The rest of the IP data merely forward that theme for another month – economic headwinds, or cross currents using the 2019 terminology (being otherwise exactly the same as prior Fed Chairman, apparently Chairman Powell will try to distinguish himself by ever so slightly changing up the lingo).

It’s not nearly as far along as in Germany or China, the US economic reverse following the Euro$ landmine is pretty obvious nonetheless. It follows from consumer spending and retail sales: significantly weaker sales growth leads to an inventory pile up and then correction. Wholesalers in particular are stuck with the excess and they have little other option than to call a halt on production.

While the reverse for US industry is broad-based, it is most pronounced (so far) in manufacturing. The Fed estimates that manufacturing levels are lower now than they were a year ago. Over the last eight months since the landmine, manufacturing IP is falling at a 1.5% annual rate.

Given the pretty substantial inventory imbalance, that’s likely to get much worse before it gets better – unless sales at the top end (retailers) really do pick up substantially and fast.

With regard to consumer spending, all available data suggests that’s not happening (which is also the bond market view).

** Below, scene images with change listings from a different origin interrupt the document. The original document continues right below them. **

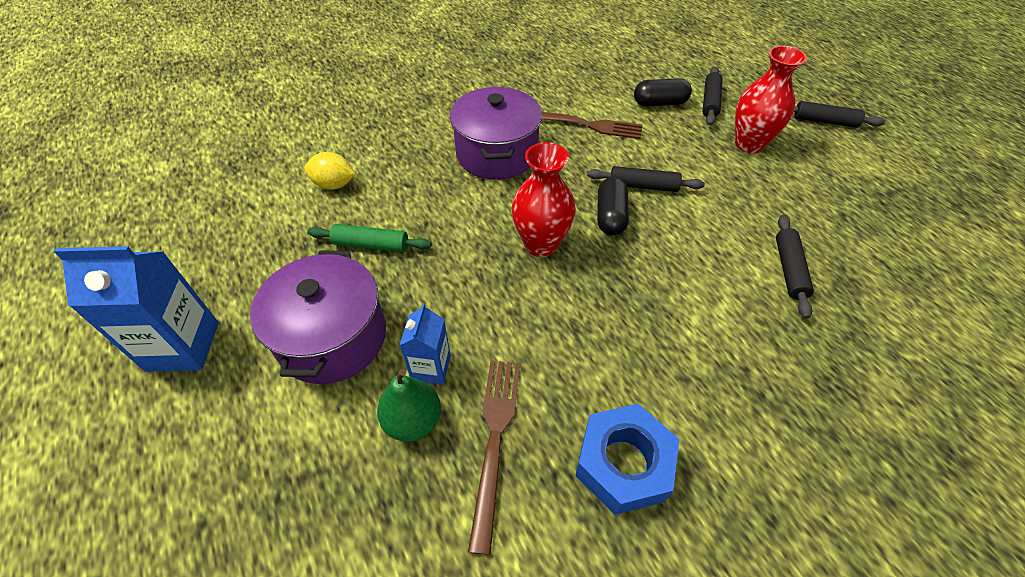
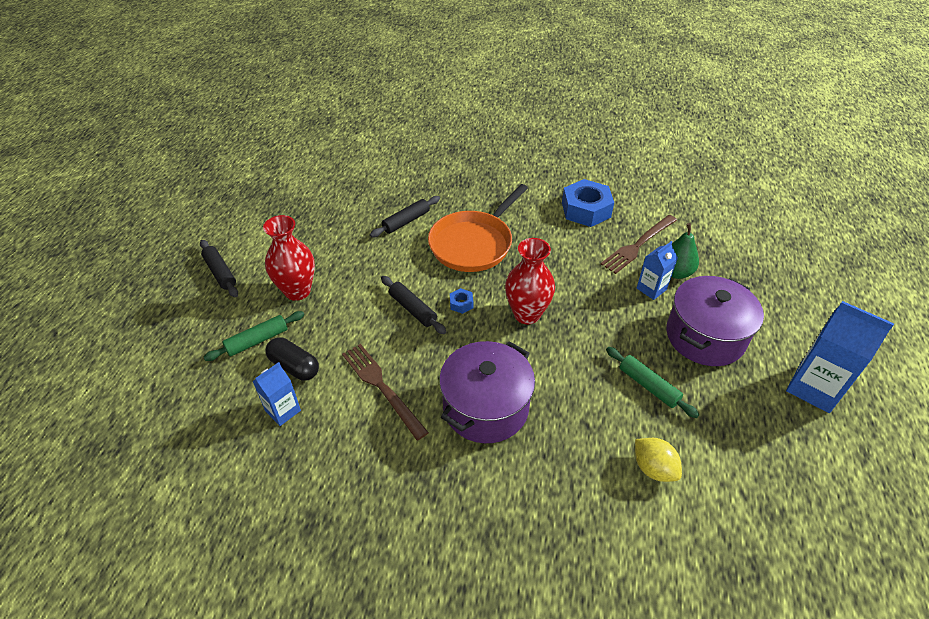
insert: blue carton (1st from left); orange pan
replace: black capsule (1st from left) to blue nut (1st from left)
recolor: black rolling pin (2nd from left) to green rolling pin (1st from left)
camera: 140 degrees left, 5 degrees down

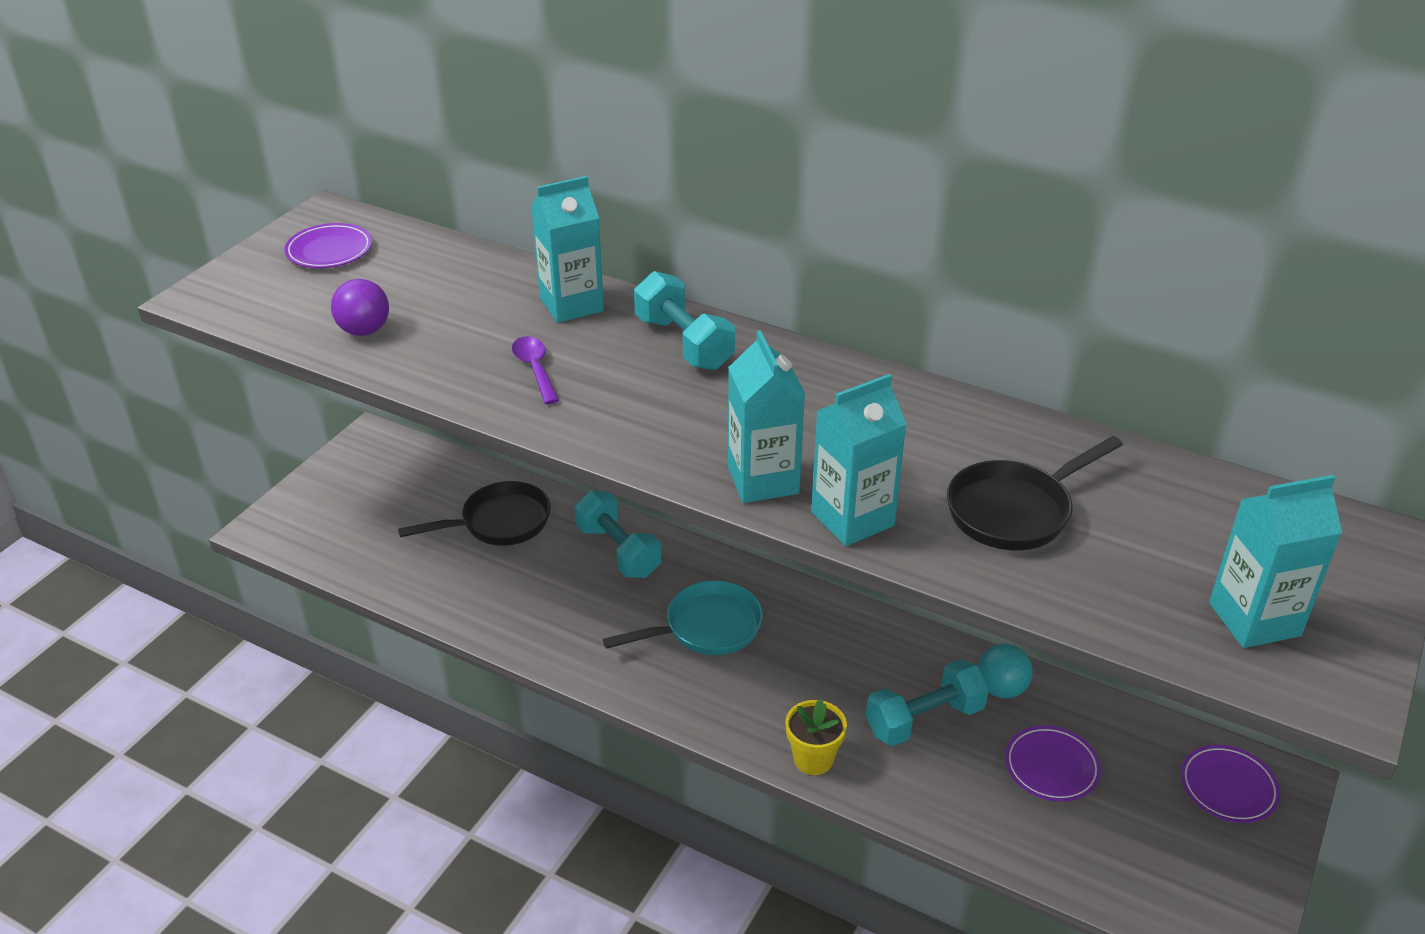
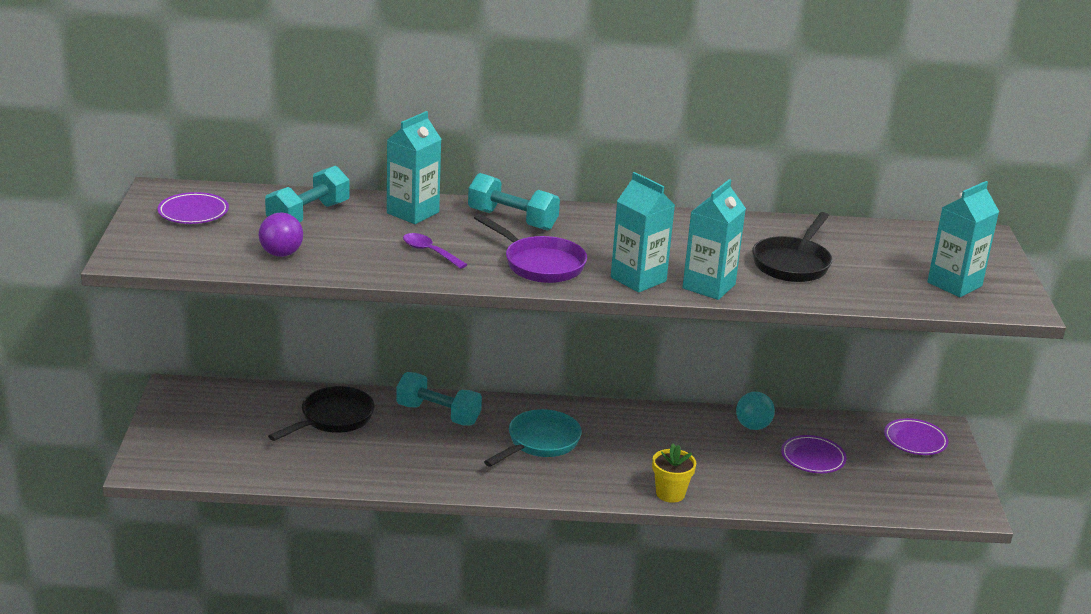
insert: purple pan
move: turquoise dumbbell (3rd from left in the first image) to turquoise dumbbell (1st from left)
camera: 30 degrees left, 10 degrees down

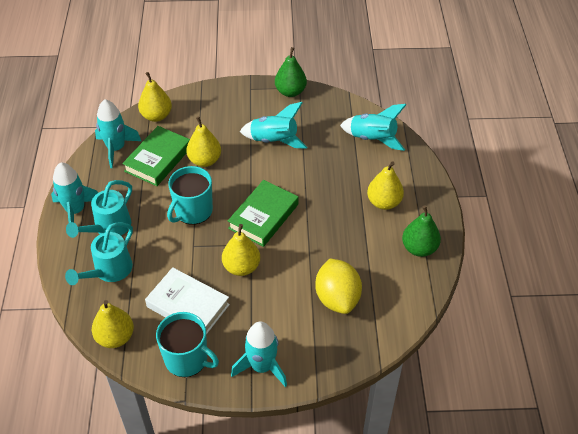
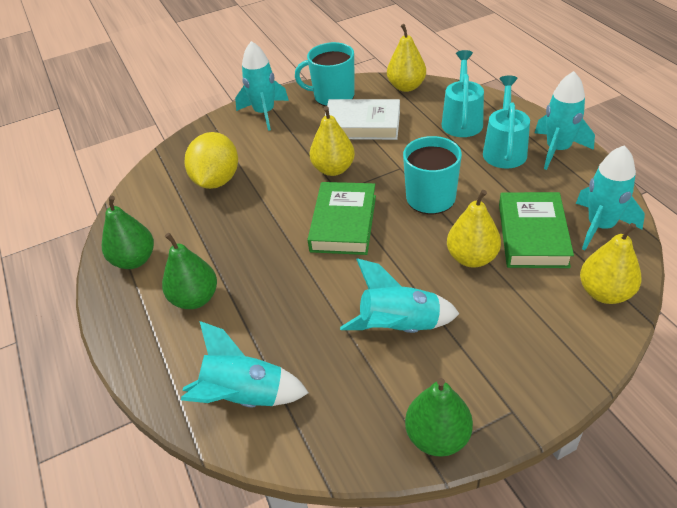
recolor: yellow pear (5th from left) to green pear (2nd from left)
rotate: yellow lemon 45 degrees clockwise
camera: 160 degrees right, 5 degrees down

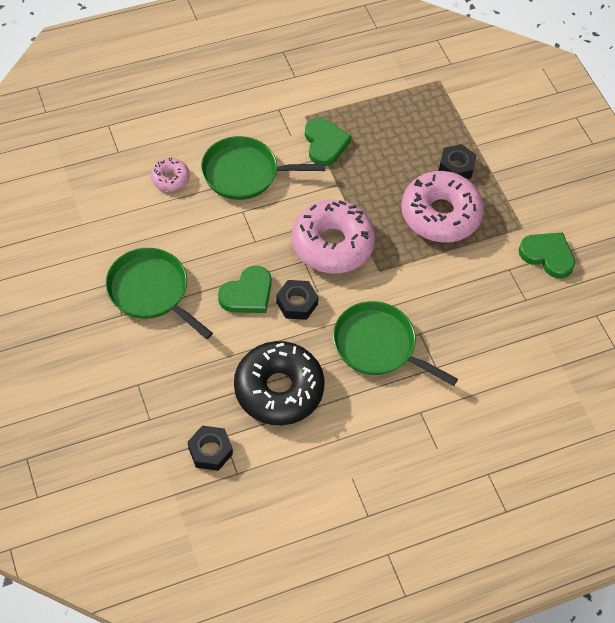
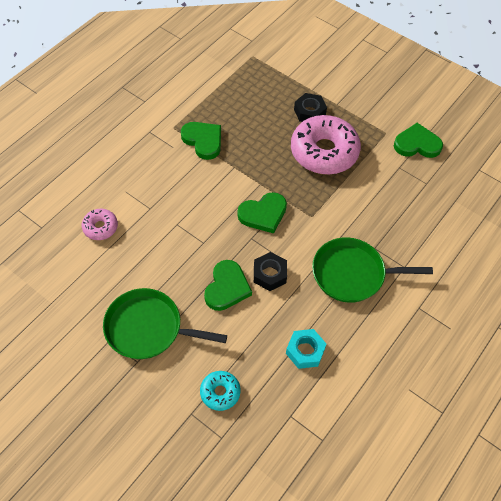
delete: black nut (1st from left); green pan (2nd from left)
insert: turquoise donut
replace: pink donut (2nd from left) to green heart (3rd from left); black donut to turquoise nut
camera: 30 degrees left, 0 degrees up

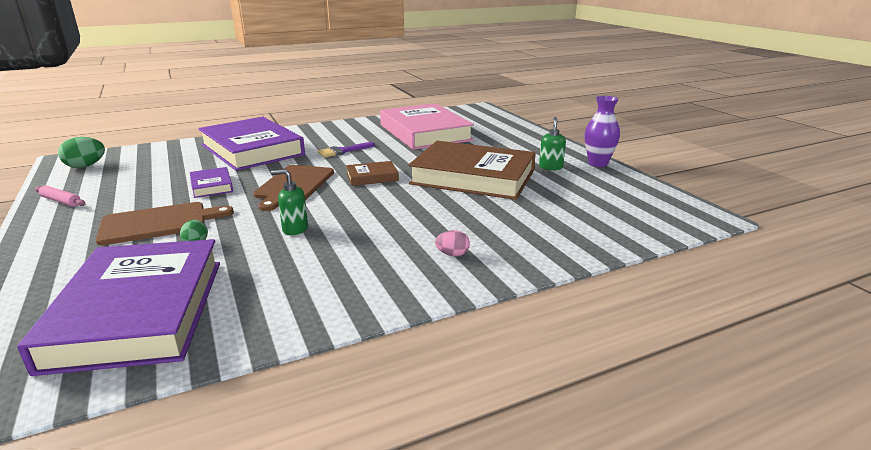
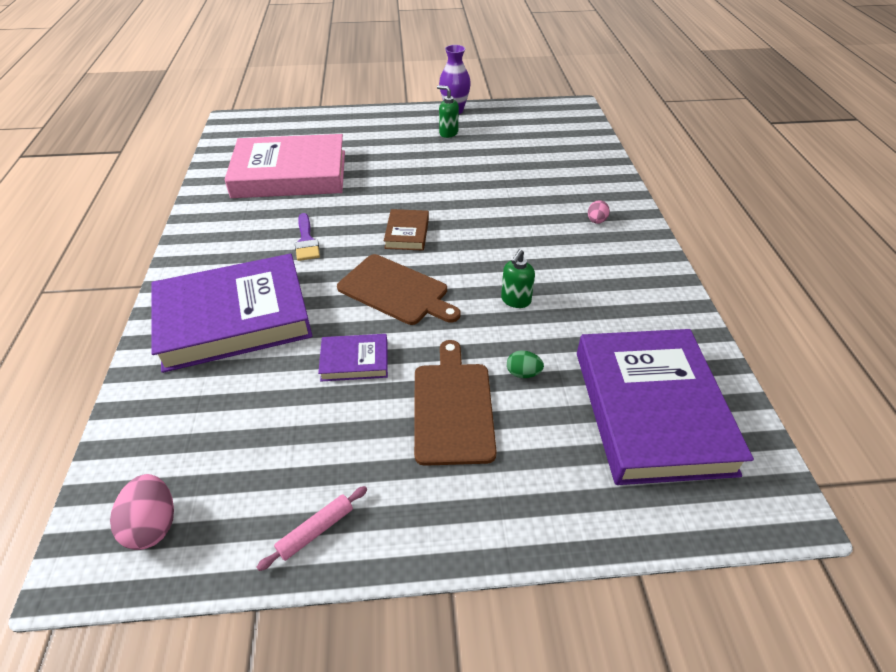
delete: brown book (2nd from left)
recolor: green egg (1st from left) to pink egg (1st from left)
rotate: purple book (1st from left in the first image) 75 degrees clockwise
camera: 70 degrees left, 20 degrees up

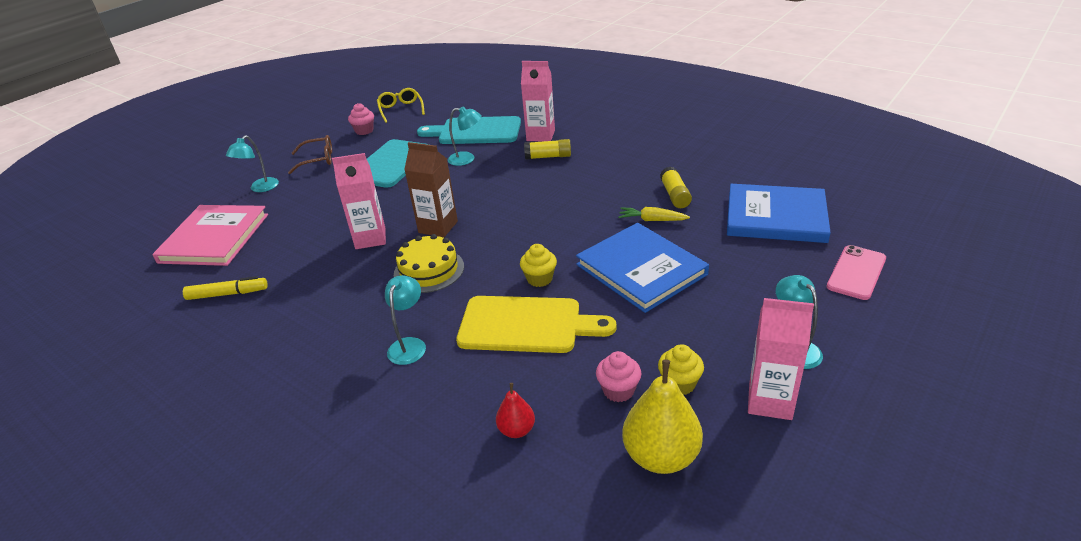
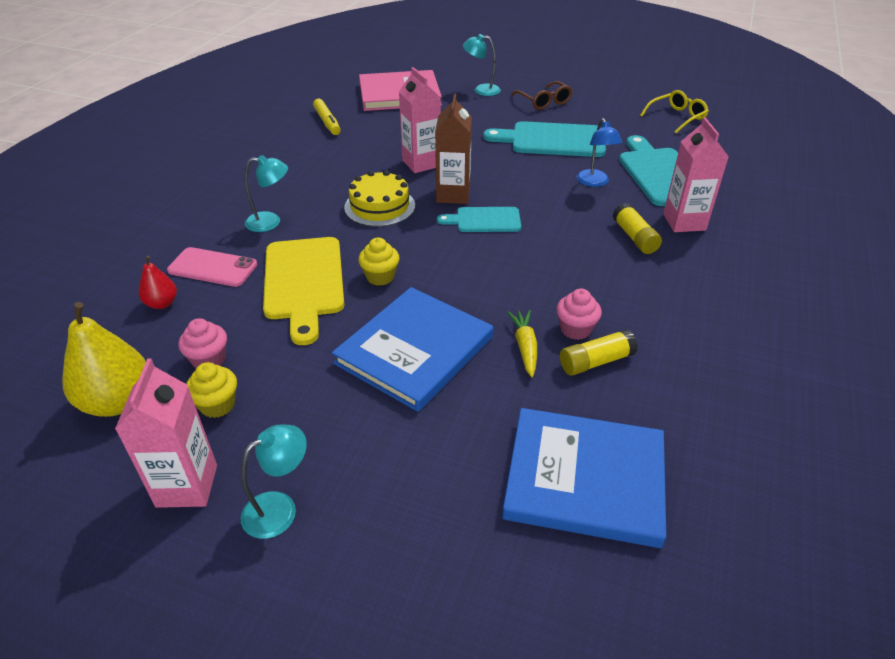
insert: turquoise cutting board (1st from left)
move: pink phone; pink cupcake (1st from left in the first image) to pink cupcake (2nd from left)
recolor: turquoise lamp (3rd from left) to blue lamp
rotate: blue book (2nd from left) 75 degrees counterclockwise
camera: 70 degrees right, 5 degrees up

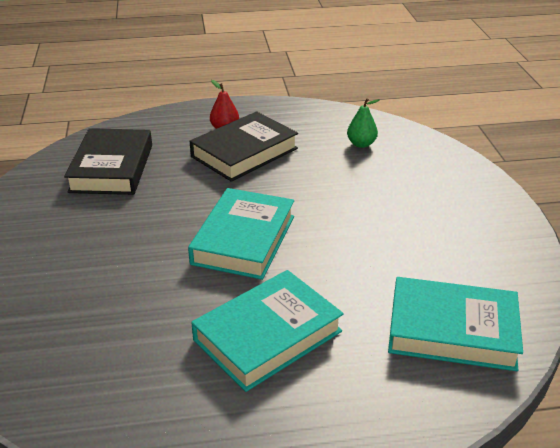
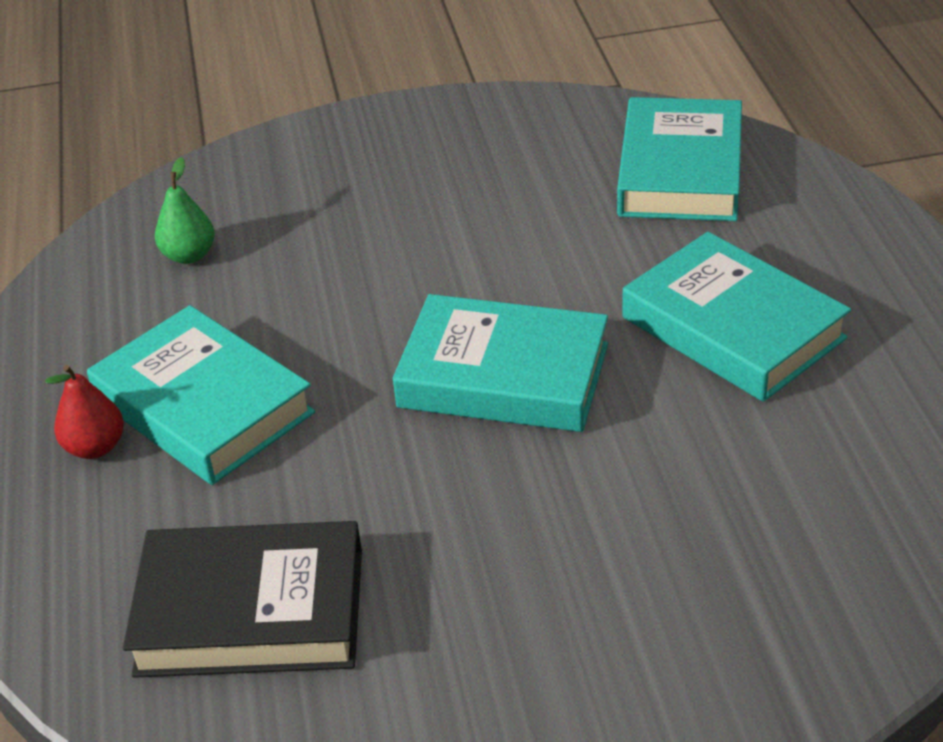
recolor: black book (2nd from left) to turquoise book (1st from left)
camera: 90 degrees left, 5 degrees up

As it relates to manufacturing, there’s a lot which indicates the inventory cycle is just getting started.

The IP diffusion indices (which measure change in individual components of IP rather than orders or sentiment) already illustrate the broad-based nature of the growing reverse (the low levels of these indices show that the decline is not due to just one or a couple isolated sectors, it’s nearly every sector). They also correlate very well with other diffusion indices which do measure sentiment and more forward-looking series (like the ISM Manufacturing PMI).

In other words, an industrial economy already experiencing a broad-based and sustained reverse which will in all likelihood be amplified once doubts in the oil sector spread and inventory keeps piling up and doesn’t look like it’s going to turn around anytime soon.

Manufacturing and industry in the US might not be anywhere near as bad off as Germany and China, but they are definitely on the same spectrum. Whether it is enough of an underlying “cross current” to push the US economy into recession like Germany is an open question. In any event, the risks of something like that are rising as this is not the kind of data which leads any rational person to think one and done.